Lamunyon Sanford pense que toute femme devrait pouvoir accéder à l’avortement par l’intermédiaire de son prestataire local, ou même par le biais d’un médicament en vente libre dans les pharmacies du pays.

“Je serais très heureux si nous n’avions plus à exister.”

D’une certaine manière, ses rivales sont d’accord. Alors que les défenseurs de l’avortement considèrent la coalition comme une sorte de chemin de fer clandestin pour les femmes en crise, ceux qui s’y opposent – comme Tara Shaver, une missionnaire anti-avortement locale – disent que le système affirme la réputation d’Albuquerque en tant que “capitale mondiale de l’avortement tardif”.

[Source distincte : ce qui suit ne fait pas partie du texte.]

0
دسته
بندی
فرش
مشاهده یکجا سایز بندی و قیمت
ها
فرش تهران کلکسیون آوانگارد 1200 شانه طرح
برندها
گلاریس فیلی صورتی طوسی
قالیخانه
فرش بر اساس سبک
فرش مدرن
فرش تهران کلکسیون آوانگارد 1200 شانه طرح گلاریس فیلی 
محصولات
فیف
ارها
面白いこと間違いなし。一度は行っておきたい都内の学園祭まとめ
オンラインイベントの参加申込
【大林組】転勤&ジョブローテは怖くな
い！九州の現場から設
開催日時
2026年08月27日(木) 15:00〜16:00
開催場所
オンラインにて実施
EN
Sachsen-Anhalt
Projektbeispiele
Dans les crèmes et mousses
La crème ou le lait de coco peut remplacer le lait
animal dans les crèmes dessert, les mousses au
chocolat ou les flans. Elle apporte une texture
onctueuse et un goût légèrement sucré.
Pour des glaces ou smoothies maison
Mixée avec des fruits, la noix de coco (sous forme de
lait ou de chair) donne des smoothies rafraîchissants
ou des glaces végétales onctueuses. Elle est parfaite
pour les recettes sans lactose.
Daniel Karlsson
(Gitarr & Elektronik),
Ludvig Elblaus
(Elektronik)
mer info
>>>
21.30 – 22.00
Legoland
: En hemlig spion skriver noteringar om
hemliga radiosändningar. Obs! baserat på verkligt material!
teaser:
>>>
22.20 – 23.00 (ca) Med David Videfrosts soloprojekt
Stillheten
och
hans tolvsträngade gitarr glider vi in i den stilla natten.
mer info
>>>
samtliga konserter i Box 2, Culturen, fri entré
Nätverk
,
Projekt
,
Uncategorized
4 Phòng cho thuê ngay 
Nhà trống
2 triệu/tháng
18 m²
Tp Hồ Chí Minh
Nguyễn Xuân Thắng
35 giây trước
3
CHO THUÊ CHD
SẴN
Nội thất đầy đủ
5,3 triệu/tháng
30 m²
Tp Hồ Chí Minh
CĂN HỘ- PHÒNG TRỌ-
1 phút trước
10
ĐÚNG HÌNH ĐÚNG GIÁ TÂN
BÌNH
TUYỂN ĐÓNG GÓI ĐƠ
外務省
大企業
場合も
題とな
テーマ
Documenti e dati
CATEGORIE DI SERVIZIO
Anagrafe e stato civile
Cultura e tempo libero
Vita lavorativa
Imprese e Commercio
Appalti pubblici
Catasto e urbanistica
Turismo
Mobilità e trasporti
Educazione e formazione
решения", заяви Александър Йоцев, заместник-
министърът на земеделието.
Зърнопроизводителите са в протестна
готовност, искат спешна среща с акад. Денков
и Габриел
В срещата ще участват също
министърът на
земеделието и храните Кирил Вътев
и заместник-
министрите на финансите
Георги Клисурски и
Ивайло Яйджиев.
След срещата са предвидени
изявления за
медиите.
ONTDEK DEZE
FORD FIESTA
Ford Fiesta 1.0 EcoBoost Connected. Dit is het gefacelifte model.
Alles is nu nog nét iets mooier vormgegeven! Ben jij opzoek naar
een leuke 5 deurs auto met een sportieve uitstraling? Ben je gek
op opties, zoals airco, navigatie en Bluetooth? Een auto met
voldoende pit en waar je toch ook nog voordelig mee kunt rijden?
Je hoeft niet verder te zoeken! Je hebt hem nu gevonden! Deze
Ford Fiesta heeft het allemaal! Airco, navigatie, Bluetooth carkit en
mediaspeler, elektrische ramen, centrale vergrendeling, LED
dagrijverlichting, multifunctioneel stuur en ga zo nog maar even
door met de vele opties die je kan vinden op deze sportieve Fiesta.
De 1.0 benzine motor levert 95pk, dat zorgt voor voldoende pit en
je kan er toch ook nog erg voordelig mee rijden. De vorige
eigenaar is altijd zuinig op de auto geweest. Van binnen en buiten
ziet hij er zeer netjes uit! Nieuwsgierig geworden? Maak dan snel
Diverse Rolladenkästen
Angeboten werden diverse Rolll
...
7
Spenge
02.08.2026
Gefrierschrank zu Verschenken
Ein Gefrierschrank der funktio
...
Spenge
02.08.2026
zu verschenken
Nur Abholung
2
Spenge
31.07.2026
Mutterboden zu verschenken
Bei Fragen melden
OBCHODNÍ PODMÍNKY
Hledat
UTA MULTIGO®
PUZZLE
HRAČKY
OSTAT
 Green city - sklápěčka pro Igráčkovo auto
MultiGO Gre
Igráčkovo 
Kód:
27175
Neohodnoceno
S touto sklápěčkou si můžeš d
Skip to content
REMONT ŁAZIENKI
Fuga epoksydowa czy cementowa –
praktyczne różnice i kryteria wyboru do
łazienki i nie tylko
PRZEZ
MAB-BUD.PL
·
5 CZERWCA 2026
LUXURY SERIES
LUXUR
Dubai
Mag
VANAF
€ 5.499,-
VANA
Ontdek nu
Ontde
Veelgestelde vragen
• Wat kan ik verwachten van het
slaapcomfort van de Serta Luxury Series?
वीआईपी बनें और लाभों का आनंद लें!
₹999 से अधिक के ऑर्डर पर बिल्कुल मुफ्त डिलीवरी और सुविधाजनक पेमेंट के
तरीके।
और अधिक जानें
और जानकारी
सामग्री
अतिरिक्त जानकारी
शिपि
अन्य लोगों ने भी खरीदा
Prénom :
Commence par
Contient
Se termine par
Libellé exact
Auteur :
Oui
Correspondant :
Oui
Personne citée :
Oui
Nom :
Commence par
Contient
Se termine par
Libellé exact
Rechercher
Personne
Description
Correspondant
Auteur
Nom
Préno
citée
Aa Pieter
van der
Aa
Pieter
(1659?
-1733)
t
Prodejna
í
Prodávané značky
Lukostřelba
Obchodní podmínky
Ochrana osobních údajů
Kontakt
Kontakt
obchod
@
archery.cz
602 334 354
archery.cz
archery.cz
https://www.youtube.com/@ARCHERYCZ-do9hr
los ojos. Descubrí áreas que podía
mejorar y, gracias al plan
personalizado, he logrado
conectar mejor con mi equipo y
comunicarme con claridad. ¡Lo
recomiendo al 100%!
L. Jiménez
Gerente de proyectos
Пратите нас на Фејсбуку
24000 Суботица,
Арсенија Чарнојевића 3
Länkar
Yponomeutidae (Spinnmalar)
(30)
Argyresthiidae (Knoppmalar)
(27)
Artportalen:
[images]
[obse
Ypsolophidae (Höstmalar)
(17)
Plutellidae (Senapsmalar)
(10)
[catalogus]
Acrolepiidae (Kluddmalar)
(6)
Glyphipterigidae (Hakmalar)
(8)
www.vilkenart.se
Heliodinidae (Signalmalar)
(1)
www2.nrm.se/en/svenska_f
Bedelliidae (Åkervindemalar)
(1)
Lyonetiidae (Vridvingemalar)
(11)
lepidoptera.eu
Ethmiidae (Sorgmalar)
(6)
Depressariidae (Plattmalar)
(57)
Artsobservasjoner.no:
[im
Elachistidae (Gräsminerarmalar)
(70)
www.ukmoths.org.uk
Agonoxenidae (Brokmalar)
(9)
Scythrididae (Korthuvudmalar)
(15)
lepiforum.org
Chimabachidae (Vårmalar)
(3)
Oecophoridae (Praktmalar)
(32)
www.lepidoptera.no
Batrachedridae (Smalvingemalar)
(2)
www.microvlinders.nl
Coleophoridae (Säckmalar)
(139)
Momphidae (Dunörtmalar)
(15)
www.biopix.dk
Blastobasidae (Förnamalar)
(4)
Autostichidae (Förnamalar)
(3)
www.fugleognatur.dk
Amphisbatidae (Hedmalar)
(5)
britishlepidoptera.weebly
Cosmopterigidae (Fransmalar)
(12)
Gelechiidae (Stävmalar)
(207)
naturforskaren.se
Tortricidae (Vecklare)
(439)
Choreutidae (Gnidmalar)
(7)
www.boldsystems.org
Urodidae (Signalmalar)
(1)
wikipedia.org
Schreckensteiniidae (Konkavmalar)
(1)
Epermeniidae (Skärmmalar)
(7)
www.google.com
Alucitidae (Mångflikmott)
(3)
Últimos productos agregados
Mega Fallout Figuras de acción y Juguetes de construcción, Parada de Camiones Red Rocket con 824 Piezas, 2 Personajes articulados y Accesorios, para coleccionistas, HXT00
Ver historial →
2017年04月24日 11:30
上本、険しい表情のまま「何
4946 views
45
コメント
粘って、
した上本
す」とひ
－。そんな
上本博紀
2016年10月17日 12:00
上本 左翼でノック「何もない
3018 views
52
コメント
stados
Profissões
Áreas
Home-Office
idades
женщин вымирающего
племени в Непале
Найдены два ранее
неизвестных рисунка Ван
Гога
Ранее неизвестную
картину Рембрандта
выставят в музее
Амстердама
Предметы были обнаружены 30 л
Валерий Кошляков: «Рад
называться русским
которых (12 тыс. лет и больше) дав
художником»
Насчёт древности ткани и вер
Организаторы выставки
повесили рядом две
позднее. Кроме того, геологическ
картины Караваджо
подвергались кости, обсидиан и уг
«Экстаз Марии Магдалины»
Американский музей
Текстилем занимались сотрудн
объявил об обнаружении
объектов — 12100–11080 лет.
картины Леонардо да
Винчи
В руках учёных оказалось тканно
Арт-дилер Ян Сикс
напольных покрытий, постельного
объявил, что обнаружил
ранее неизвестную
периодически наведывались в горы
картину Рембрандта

Une femme est assise devant les tombes de restes fœtaux au cimetière.

Tara Shaver, une missionnaire anti-avortement, s’agenouille devant les tombes de restes de fœtus dans un terrain appelé Baby Land à l’intérieur du cimetière Sandia Memory Gardens à Albuquerque, NM, mercredi.

(Gina Ferazzi/Los Angeles Times)

Un après-midi récent, Shaver a tiré sa fourgonnette jusqu’à un terrain de cimetière, appelé Baby Land, pour les nourrissons et les restes de fœtus qu’elle avait aidé à organiser avec un prêtre. “Naomi Scarlette”, disait l’une des plaques funéraires du fœtus. “1er juin 2017. Vos ailes étaient prêtes, mais nos cœurs ne l’étaient pas.”

“Le terme ‘avortement’ a perdu tout son sens, et cet endroit le ramène”, a déclaré Shaver. « Nous n’avons pas besoin de transporter des femmes au Nouveau-Mexique. Nous devons rencontrer ces femmes là où elles se trouvent et leur fournir suffisamment de soutien pour qu’elles n’aient pas à choisir entre la vie de leur enfant et la leur.

Shaver a organisé un programme avec d’autres chrétiens locaux pour s’assurer qu’au moins une personne prie pendant chaque heure de fonctionnement des cliniques d’avortement locales.

Mais le nombre d’avortements pratiqués au Nouveau-Mexique va certainement augmenter. À huit miles au sud du cimetière, dans un planning familial en face d’un magasin d’automobiles et d’un dispensaire de cannabis, un chauffeur Uber a déposé une femme anxieuse de 22 ans d’un hôtel local. Elle avait pleuré tout le trajet, a déclaré le chauffeur, et n’arrêtait pas de lui demander si elle faisait ce qu’il fallait.

Alors qu’ils entraient dans le terrain clôturé, un garde dans une cabine de sécurité a demandé si le véhicule avait des couteaux, des fusils, une masse ou des poings américains.

Griffonné sur le côté de la cabine se trouvait un Jean 8: 7 blanchi au soleil, une référence au passage biblique: «[Jesus] s’est redressé et leur a dit: ‘Que celui d’entre vous qui est sans péché lui jette le premier une pierre.’”

Plus de ‘L’avenir de l’avortement’

La photographe du Times Gina Ferazzi à Albuquerque, NM, a contribué à ce rapport.

Leave a Reply

Your email address will not be published. Required fields are marked *

This site uses Akismet to reduce spam. Learn how your comment data is processed.